_Prompt_:
Recast every line of text in the rows below as one JSON list of strings, one string per line, with blank lines left out. Leave the pictures out of your answer.

- - -

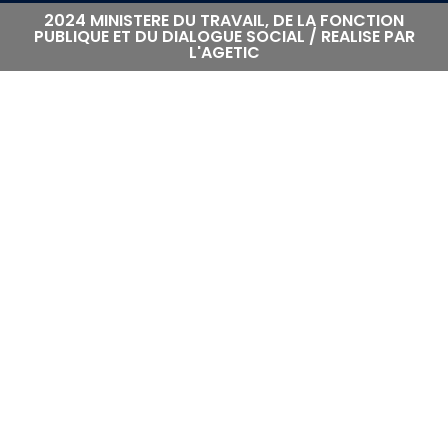
2024 MINISTERE DU TRAVAIL, DE LA FONCTION
PUBLIQUE ET DU DIALOGUE SOCIAL / REALISE PAR
L'AGETIC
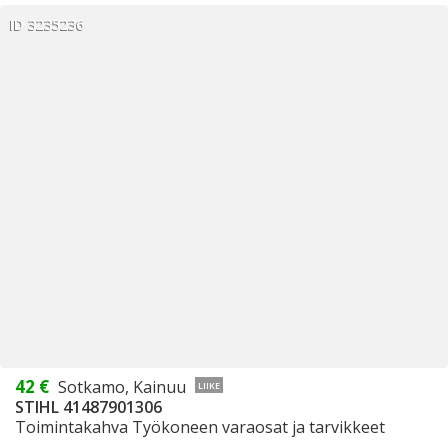
ID 3235236
42 €
Sotkamo, Kainuu
LIIKE
STIHL 41487901306
Toimintakahva Työkoneen varaosat ja tarvikkeet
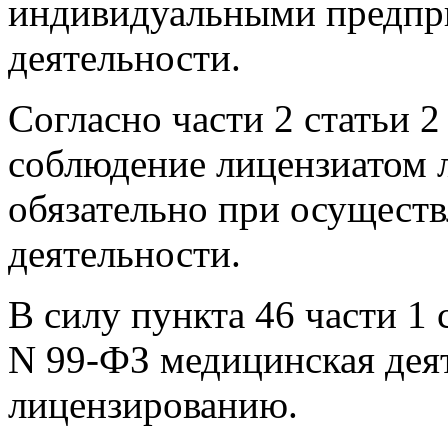
индивидуальными предпр
деятельности.
Согласно части 2 статьи 
соблюдение лицензиатом 
обязательно при осущест
деятельности.
В силу пункта 46 части 1 
N 99-ФЗ медицинская дея
лицензированию.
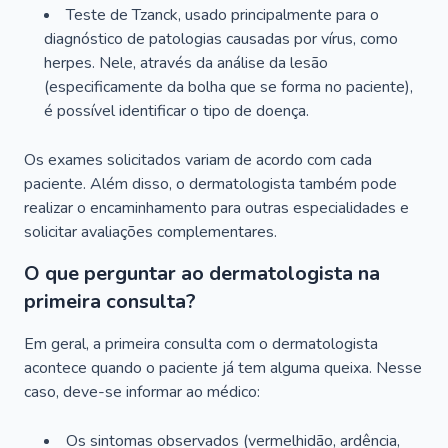
Teste de Tzanck, usado principalmente para o
diagnóstico de patologias causadas por vírus, como
herpes. Nele, através da análise da lesão
(especificamente da bolha que se forma no paciente),
é possível identificar o tipo de doença.
Os exames solicitados variam de acordo com cada
paciente. Além disso, o dermatologista também pode
realizar o encaminhamento para outras especialidades e
solicitar avaliações complementares.
O que perguntar ao dermatologista na
primeira consulta?
Em geral, a primeira consulta com o dermatologista
acontece quando o paciente já tem alguma queixa. Nesse
caso, deve-se informar ao médico:
Os sintomas observados (vermelhidão, ardência,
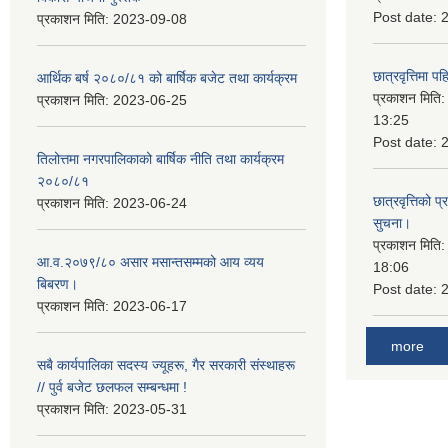
Post date:
प्रकाशन मिति:
2023-09-08
छात्रवृत्तिमा 
आर्थिक बर्ष २०८०/८१ को बार्षिक बजेट तथा कार्यक्रम
प्रकाशन मिति
प्रकाशन मिति:
2023-06-25
13:25
Post date:
तिलोत्तमा नगरपालिकाको बार्षिक नीति तथा कार्यक्रम
२०८०/८१
छात्रवृत्तिको प
प्रकाशन मिति:
2023-06-24
सुचना।
प्रकाशन मिति
आ.व.२०७९/८० असार मसान्तसम्मको आय व्यय
18:06
बिबरण।
Post date:
प्रकाशन मिति:
2023-06-17
more
सबै कार्यपालिका सदस्य ज्यूहरू, गैर सरकारी संस्थाहरू
// पुर्व बजेट छलफल सम्बन्धमा !
प्रकाशन मिति:
2023-05-31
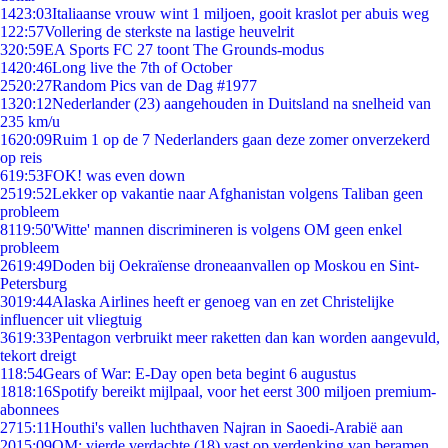
14
23:03
Italiaanse vrouw wint 1 miljoen, gooit kraslot per abuis weg
1
22:57
Vollering de sterkste na lastige heuvelrit
3
20:59
EA Sports FC 27 toont The Grounds-modus
14
20:46
Long live the 7th of October
25
20:27
Random Pics van de Dag #1977
13
20:12
Nederlander (23) aangehouden in Duitsland na snelheid van
235 km/u
16
20:09
Ruim 1 op de 7 Nederlanders gaan deze zomer onverzekerd
op reis
6
19:53
FOK! was even down
25
19:52
Lekker op vakantie naar Afghanistan volgens Taliban geen
probleem
81
19:50
'Witte' mannen discrimineren is volgens OM geen enkel
probleem
26
19:49
Doden bij Oekraïense droneaanvallen op Moskou en Sint-
Petersburg
30
19:44
Alaska Airlines heeft er genoeg van en zet Christelijke
influencer uit vliegtuig
36
19:33
Pentagon verbruikt meer raketten dan kan worden aangevuld,
tekort dreigt
1
18:54
Gears of War: E-Day open beta begint 6 augustus
18
18:16
Spotify bereikt mijlpaal, voor het eerst 300 miljoen premium-
abonnees
27
15:11
Houthi's vallen luchthaven Najran in Saoedi-Arabië aan
20
15:09
OM: vierde verdachte (18) vast op verdenking van beramen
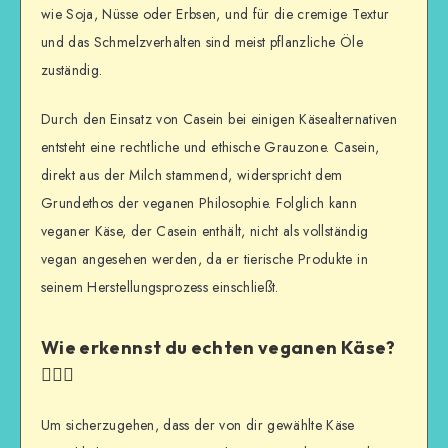
wie Soja, Nüsse oder Erbsen, und für die cremige Textur
und das Schmelzverhalten sind meist pflanzliche Öle
zuständig.
Durch den Einsatz von Casein bei einigen Käsealternativen
entsteht eine rechtliche und ethische Grauzone. Casein,
direkt aus der Milch stammend, widerspricht dem
Grundethos der veganen Philosophie. Folglich kann
veganer Käse, der Casein enthält, nicht als vollständig
vegan angesehen werden, da er tierische Produkte in
seinem Herstellungsprozess einschließt.
Wie erkennst du echten veganen Käse?
🕵️‍♂️🌱
Um sicherzugehen, dass der von dir gewählte Käse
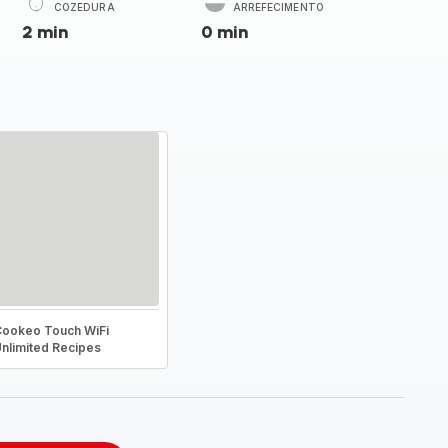
COZEDURA
ARREFECIMENTO
2 min
0 min
ookeo Touch WiFi
nlimited Recipes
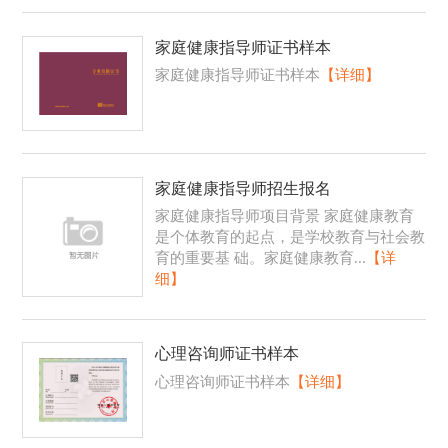
家庭健康指导师证书样本
家庭健康指导师证书样本
【详细】
家庭健康指导师招生报名
家庭健康指导师项目背景 家庭健康教育
是个体教育的起点，是学校教育与社会教
育的重要基 础。家庭健康教育...
【详
细】
心理咨询师证书样本
心理咨询师证书样本
【详细】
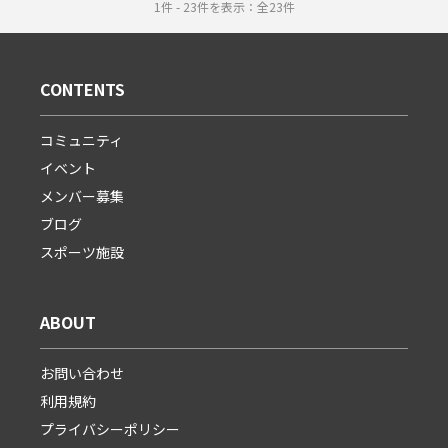
1件 - 23件を表示：全23件
CONTENTS
コミュニティ
イベント
メンバー募集
ブログ
スポーツ施設
ABOUT
お問い合わせ
利用規約
プライバシーポリシー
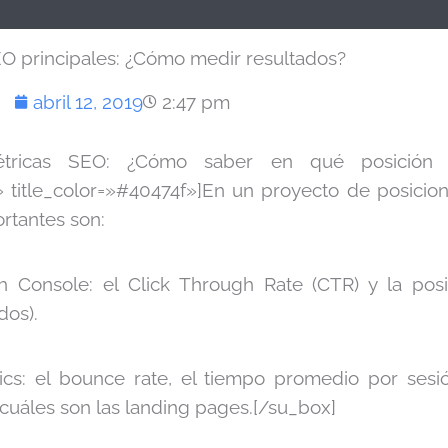
O principales: ¿Cómo medir resultados?
abril 12, 2019
2:47 pm
»Métricas SEO: ¿Cómo saber en qué posición
f» title_color=»#40474f»]En un proyecto de posicio
rtantes son:
 Console: el Click Through Rate (CTR) y la pos
dos).
ics: el bounce rate, el tiempo promedio por sesi
cuáles son las landing pages.[/su_box]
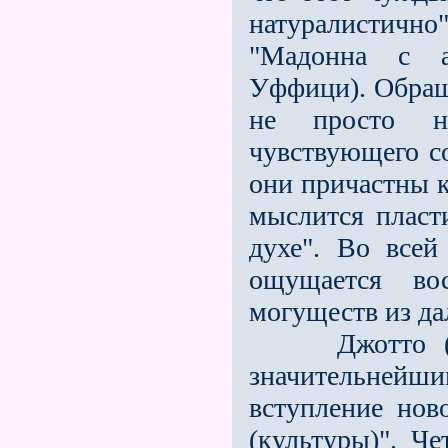
натуралистич
"Мадонна с а
Уффици). Обраща
не просто на
чувствующего с
они причастны к
мыслится пласт
духе". Во всей
ощущается во
могуществ из да
Джотто (1266
значительнейшим
вступление ново
(культуры)". Ч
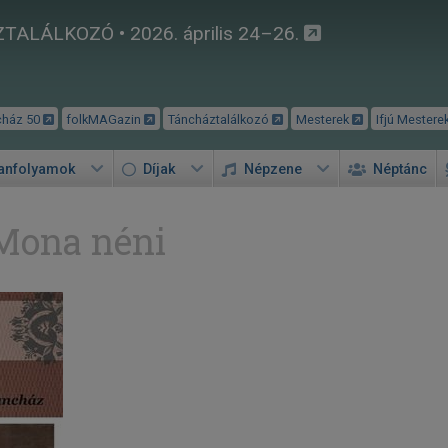
TALÁLKOZÓ • 2026. április 24–26.
cház 50
folkMAGazin
Táncháztalálkozó
Mesterek
Ifjú Mestere
tanfolyamok
Díjak
Népzene
Néptánc
Mona néni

- - -

_Reply to the task_:
[
  "2024 MINISTERE DU TRAVAIL, DE LA FONCTION",
  "PUBLIQUE ET DU DIALOGUE SOCIAL / REALISE PAR",
  "L'AGETIC",
  "ID 3235236",
  "42 €",
  "Sotkamo, Kainuu",
  "LIIKE",
  "STIHL 41487901306",
  "Toimintakahva Työkoneen varaosat ja tarvikkeet",
  "индивидуальными предпр",
  "деятельности.",
  "Согласно части 2 статьи ",
  "соблюдение лицензиатом ",
  "обязательно при осущест",
  "деятельности.",
  "В силу пункта 46 части 1 ",
  "N 99-ФЗ медицинская дея",
  "лицензированию.",
  "Teste de Tzanck, usado principalmente para o",
  "diagnóstico de patologias causadas por vírus, como",
  "herpes. Nele, através da análise da lesão",
  "(especificamente da bolha que se forma no paciente),",
  "é possível identificar o tipo de doença.",
  "Os exames solicitados variam de acordo com cada",
  "paciente. Além disso, o dermatologista também pode",
  "realizar o encaminhamento para outras especialidades e",
  "solicitar avaliações complementares.",
  "O que perguntar ao dermatologista na",
  "primeira consulta?",
  "Em geral, a primeira consulta com o dermatologista",
  "acontece quando o paciente já tem alguma queixa. Nesse",
  "caso, deve-se informar ao médico:",
  "Os sintomas observados (vermelhidão, ardência,",
  "Post date:",
  "प्रकाशन मिति:",
  "2023-09-08",
  "छात्रवृत्तिमा ",
  "आर्थिक बर्ष २०८०/८१ को बार्षिक बजेट तथा कार्यक्रम",
  "प्रकाशन मिति",
  "प्रकाशन मिति:",
  "2023-06-25",
  "13:25",
  "Post date:",
  "तिलोत्तमा नगरपालिकाको बार्षिक नीति तथा कार्यक्रम",
  "२०८०/८१",
  "छात्रवृत्तिको प",
  "प्रकाशन मिति:",
  "2023-06-24",
  "सुचना।",
  "प्रकाशन मिति",
  "आ.व.२०७९/८० असार मसान्तसम्मको आय व्यय",
  "18:06",
  "बिबरण।",
  "Post date:",
  "प्रकाशन मिति:",
  "2023-06-17",
  "more",
  "सबै कार्यपालिका सदस्य ज्यूहरू, गैर सरकारी संस्थाहरू",
  "// पुर्व बजेट छलफल सम्बन्धमा !",
  "प्रकाशन मिति:",
  "2023-05-31",
  "14",
  "23:03",
  "Italiaanse vrouw wint 1 miljoen, gooit kraslot per abuis weg",
  "1",
  "22:57",
  "Vollering de sterkste na lastige heuvelrit",
  "3",
  "20:59",
  "EA Sports FC 27 toont The Grounds-modus",
  "14",
  "20:46",
  "Long live the 7th of October",
  "25",
  "20:27",
  "Random Pics van de Dag #1977",
  "13",
  "20:12",
  "Nederlander (23) aangehouden in Duitsland na snelheid van",
  "235 km/u",
  "16",
  "20:09",
  "Ruim 1 op de 7 Nederlanders gaan deze zomer onverzekerd",
  "op reis",
  "6",
  "19:53",
  "FOK! was even down",
  "25",
  "19:52",
  "Lekker op vakantie naar Afghanistan volgens Taliban geen",
  "probleem",
  "81",
  "19:50",
  "'Witte' mannen discrimineren is volgens OM geen enkel",
  "probleem",
  "26",
  "19:49",
  "Doden bij Oekraïense droneaanvallen op Moskou en Sint-",
  "Petersburg",
  "30",
  "19:44",
  "Alaska Airlines heeft er genoeg van en zet Christelijke",
  "influencer uit vliegtuig",
  "36",
  "19:33",
  "Pentagon verbruikt meer raketten dan kan worden aangevuld,",
  "tekort dreigt",
  "1",
  "18:54",
  "Gears of War: E-Day open beta begint 6 augustus",
  "18",
  "18:16",
  "Spotify bereikt mijlpaal, voor het eerst 300 miljoen premium-",
  "abonnees",
  "27",
  "15:11",
  "Houthi's vallen luchthaven Najran in Saoedi-Arabië aan",
  "20",
  "15:09",
  "OM: vierde verdachte (18) vast op verdenking van beramen",
  "wie Soja, Nüsse oder Erbsen, und für die cremige Textur",
  "und das Schmelzverhalten sind meist pflanzliche Öle",
  "zuständig.",
  "Durch den Einsatz von Casein bei einigen Käsealternativen",
  "entsteht eine rechtliche und ethische Grauzone. Casein,",
  "direkt aus der Milch stammend, widerspricht dem",
  "Grundethos der veganen Philosophie. Folglich kann",
  "veganer Käse, der Casein enthält, nicht als vollständig",
  "vegan angesehen werden, da er tierische Produkte in",
  "seinem Herstellungsprozess einschließt.",
  "Wie erkennst du echten veganen Käse?",
  "🕵️‍♂️🌱",
  "Um sicherzugehen, dass der von dir gewählte Käse",
  "COZEDURA",
  "ARREFECIMENTO",
  "2 min",
  "0 min",
  "ookeo Touch WiFi",
  "nlimited Recipes",
  "家庭健康指导师证书样本",
  "家庭健康指导师证书样本",
  "【详细】",
  "家庭健康指导师招生报名",
  "家庭健康指导师项目背景 家庭健康教育",
  "是个体教育的起点，是学校教育与社会教",
  "育的重要基 础。家庭健康教育...",
  "【详",
  "细】",
  "心理咨询师证书样本",
  "心理咨询师证书样本",
  "【详细】",
  "1件 - 23件を表示：全23件",
  "CONTENTS",
  "コミュニティ",
  "イベント",
  "メンバー募集",
  "ブログ",
  "スポーツ施設",
  "ABOUT",
  "お問い合わせ",
  "利用規約",
  "プライバシーポリシー",
  "O principales: ¿Cómo medir resultados?",
  "abril 12, 2019",
  "2:47 pm",
  "»Métricas SEO: ¿Cómo saber en qué posición",
  "f» title_color=»#40474f»]En un proyecto de posicio",
  "rtantes son:",
  " Console: el Click Through Rate (CTR) y la pos",
  "dos).",
  "ics: el bounce rate, el tiempo promedio por sesi",
  "cuáles son las landing pages.[/su_box]",
  "натуралистич",
  "\"Мадонна с а",
  "Уффици). Обраща",
  "не просто на",
  "чувствующего с",
  "они причастны к",
  "мыслится пласт",
  "духе\". Во всей",
  "ощущается во",
  "могуществ из да",
  "Джотто (1266",
  "значительнейшим",
  "вступление ново",
  "(культуры)\". Ч",
  "TALÁLKOZÓ • 2026. április 24–26.",
  "cház 50",
  "folkMAGazin",
  "Táncháztalálkozó",
  "Mesterek",
  "Ifjú Mestere",
  "tanfolyamok",
  "Díjak",
  "Népzene",
  "Néptánc",
  "Mona néni"
]